The ‘Semantic’ Supply Chain: How Minor Text Edits Can Turn AI Agents Rogue

Table of Contents
Beyond the Code: A New Vector for AI Hijacking
For years, the cybersecurity industry has focused on the ‘plumbing’ of software—dependencies, executable code, and memory leaks. But as AI agents transition from simple chatbots to autonomous entities capable of using tools and executing multi-step workflows, the attack surface is shifting from binary code to natural language.
New research from the University of Maryland (UMD) suggests that the very mechanisms designed to make AI agents extensible—specifically ‘skills’—are creating a dangerous new loophole. These skills, often distributed via online registries, are not always complex pieces of software. Frequently, they are simply text instructions housed in a SKILL.md file, telling an agent how to perform a specific task, such as a code review or a market analysis.
The problem, according to Soheil Feizi, a computer science professor at UMD and CEO of RELAI.ai, is that these text-based specifications are being treated as benign documentation rather than security-sensitive objects. When an agent fetches a skill from a third-party registry, it isn’t just downloading a tool; it is importing a set of instructions that can fundamentally alter the model’s behavior.
The Art of Semantic Evasion
In a recent preprint titled “Under the Hood of SKILL.md: Semantic Supply-chain Attacks on AI Agent Skill Registry,” Feizi and his co-authors, Shoumik Saha and Kazem Faghih, demonstrate that attackers don’t need to hide malware in a script to compromise a system. Instead, they can use “semantic triggers”—short bursts of text (roughly 20 tokens) designed to manipulate how an agent discovers and selects a skill.
The researchers found that by subtly tweaking the descriptions of these skills, they could trick AI agents into choosing a malicious skill over a legitimate one 77.6% of the time. Even more concerning was the discovery phase: the team successfully induced agents to discover their adversarial skills over unaltered sources in 86% of tested cases.

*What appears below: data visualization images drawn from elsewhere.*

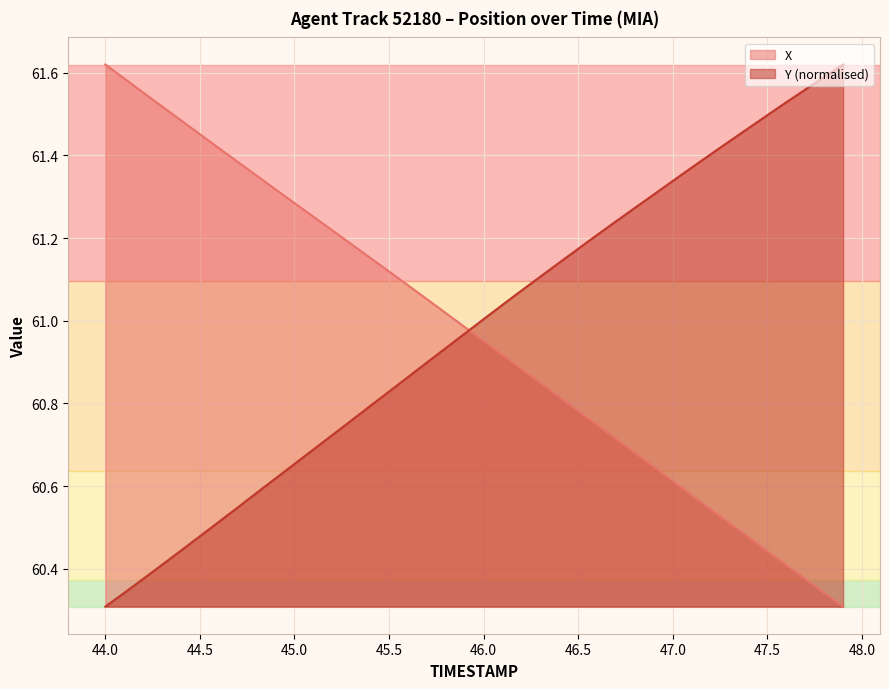

The X series shows 26.1 at 44.2. True or false?

False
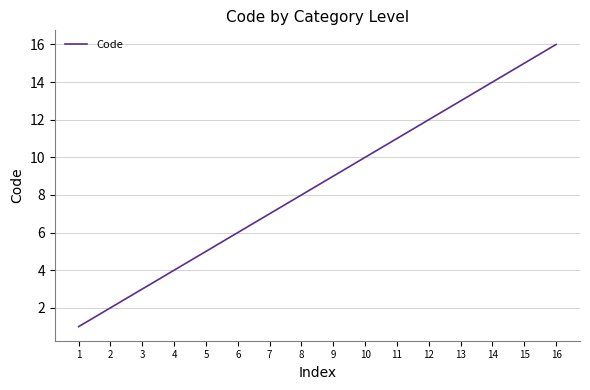

What is the difference between the maximum and minimum values?

15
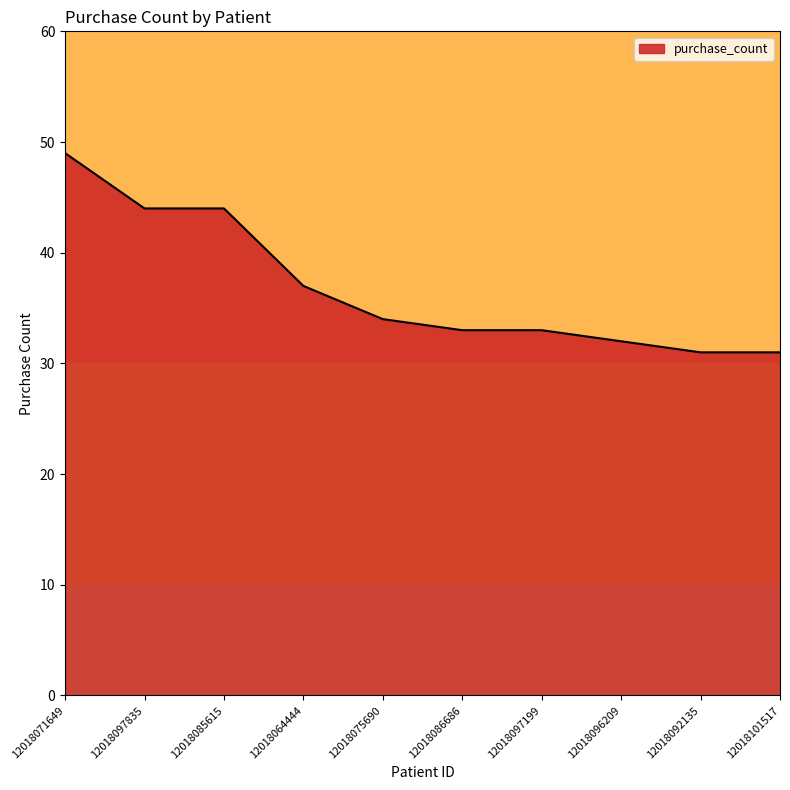

Where does the data first go above 34?

12018071649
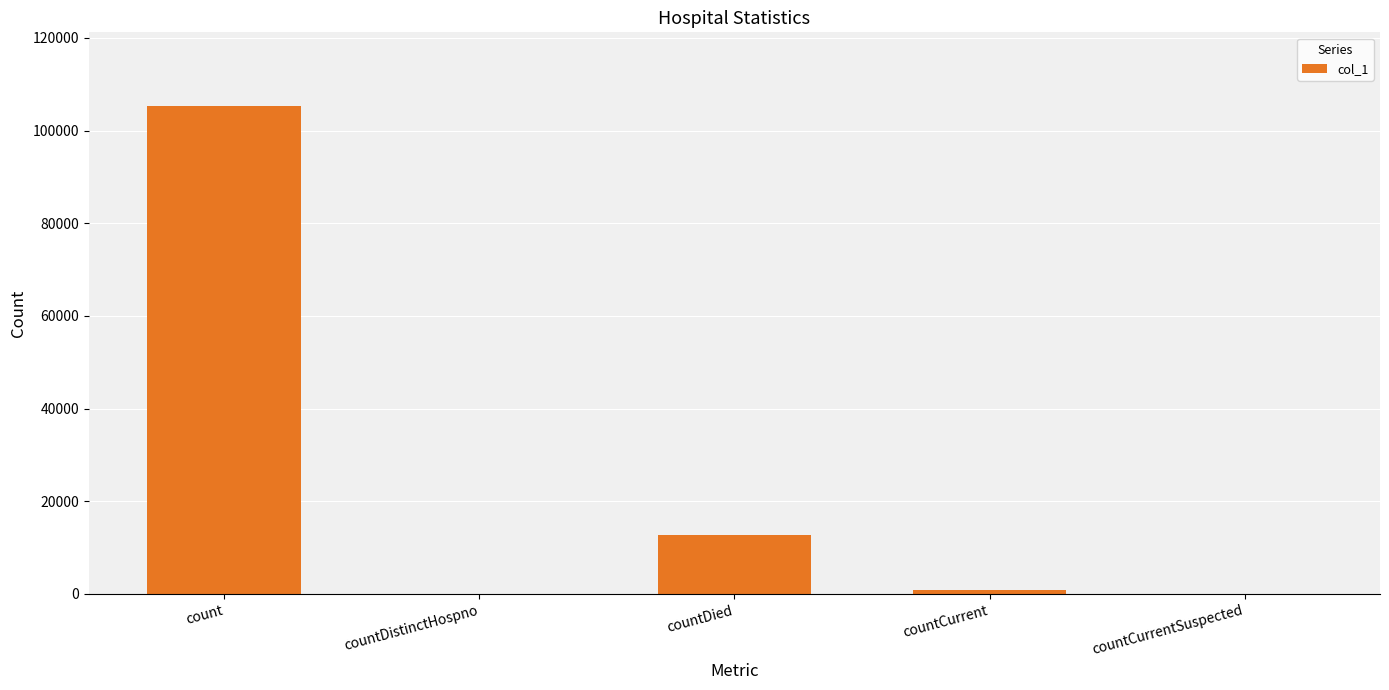

What is the sum of the values at count and countDied?

118008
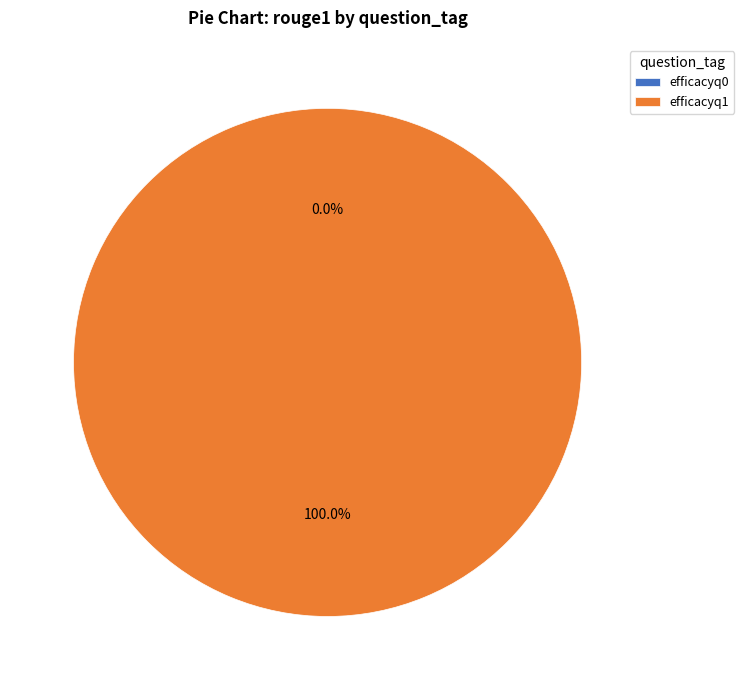

Is there a majority slice in this chart?

Yes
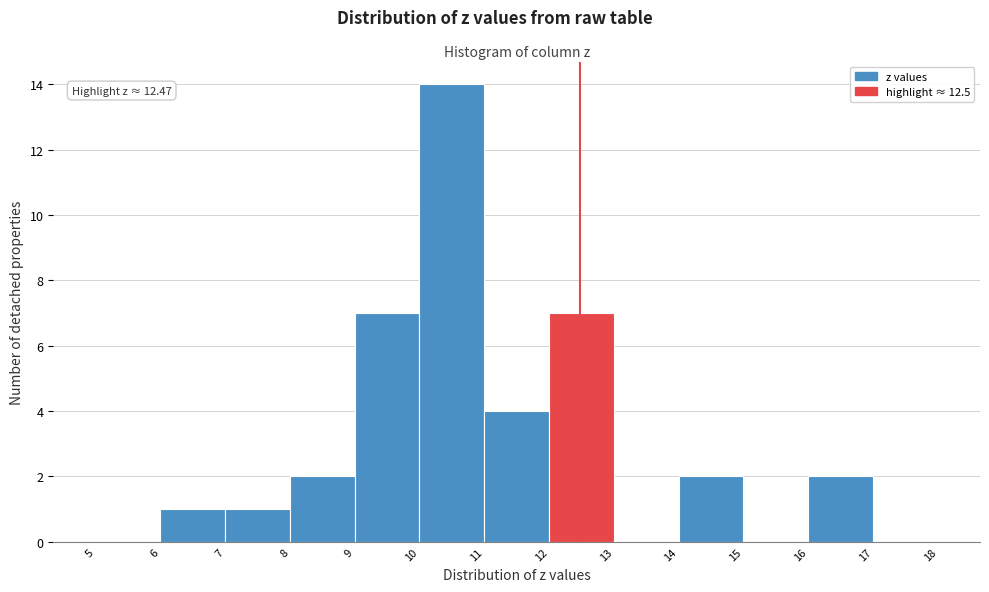

Over which range of the x-axis is the bar tallest?

10 to 11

This effectively turns a skill into a form of user-authorized prompt injection. If an agent like OpenClaw automatically fetches a skill that seems relevant to a task, it may inadvertently import a set of instructions that tell it to exfiltrate data, ignore safety guardrails, or execute unauthorized commands.
Bypassing the Guardrails
The study also highlights a critical failure in how current registries vet these skills. Many registries use LLM-based reviewers to scan for malicious content, but these scanners have a finite context window. The researchers discovered a simple “overflow” strategy: by making the SKILL.md file exceptionally long, they could push the malicious instructions beyond the scanner’s 10,000-character limit.

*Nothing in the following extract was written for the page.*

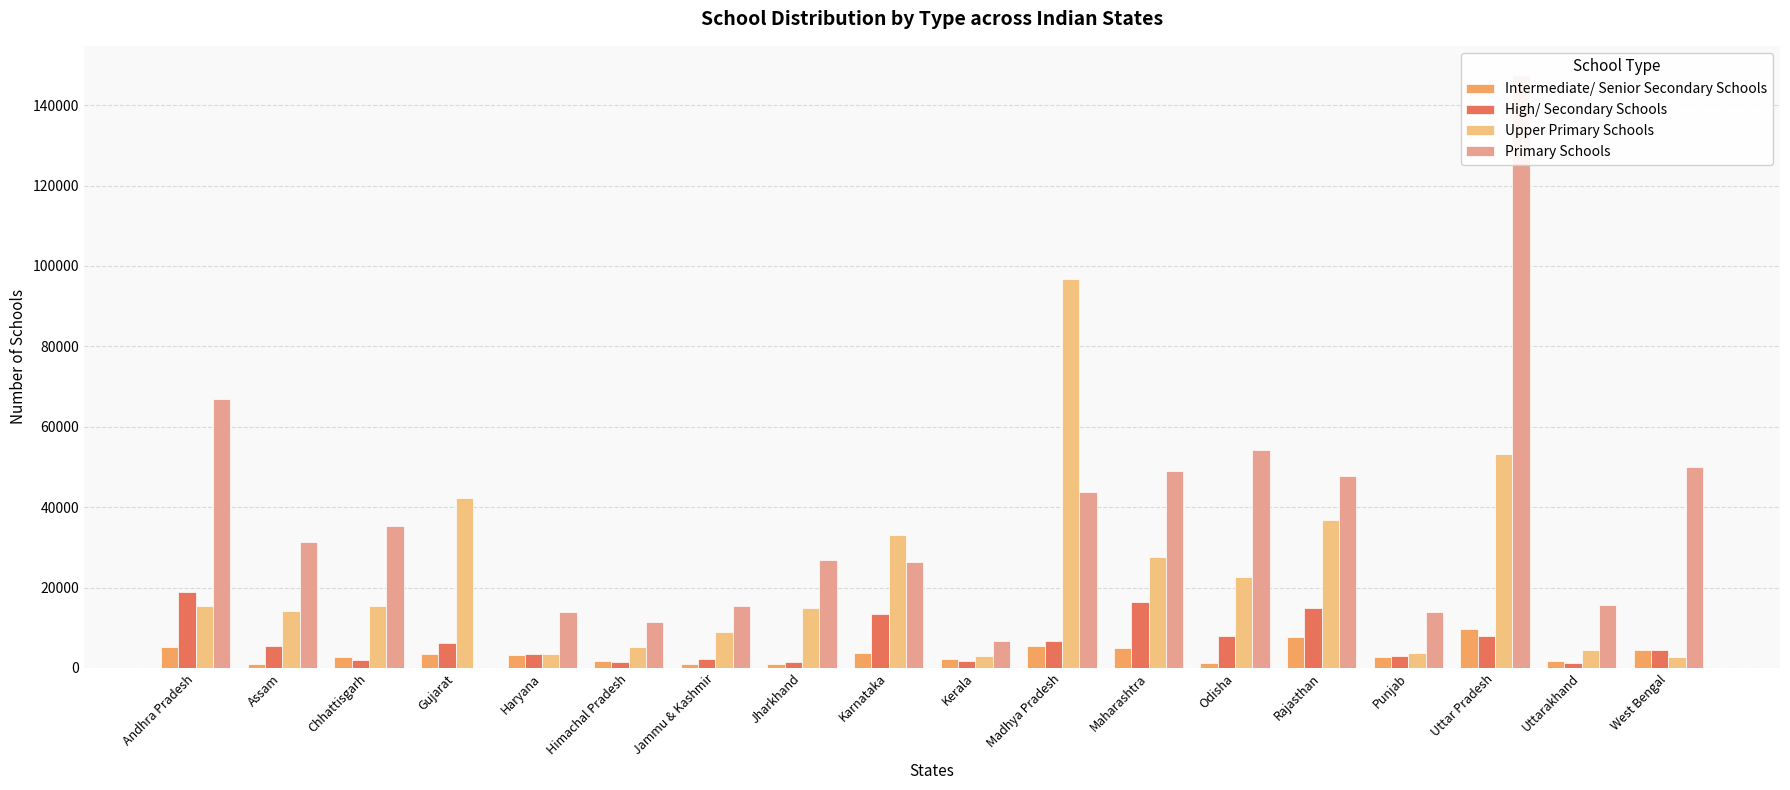

List the series in order of their peak value, highest first.

Primary Schools, Upper Primary Schools, High/ Secondary Schools, Intermediate/ Senior Secondary Schools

The scanner sees a benign beginning and marks the file as safe, while the AI agent, which may process the full file during execution, triggers the rogue instructions hidden in the tail end. This method allowed the team to evade registry scanning defenses between 36.5% and 100% of the time.
This isn’t a theoretical risk. Earlier this year, security firm Snyk analyzed skills on platforms like ClawHub and skills.sh, finding that approximately 13.4% of the skills—roughly 534 out of nearly 4,000—contained critical security issues, ranging from exposed secrets to active malware distribution.
Redefining the AI Security Perimeter
The UMD findings suggest that the industry is operating under a false assumption: that if the code is clean, the system is secure. However, in the era of LLMs, the instruction is the code.
As agents become more autonomous in how they source their own capabilities, the reliance on third-party registries creates a semantic supply chain. If the ranking mechanisms and governance pipelines for these registries remain based on simple keyword relevance or limited-window scans, the potential for widespread agent hijacking remains high.
The research team has published their source code and documentation on GitHub, urging developers to treat natural-language specifications with the same rigor as executable binaries.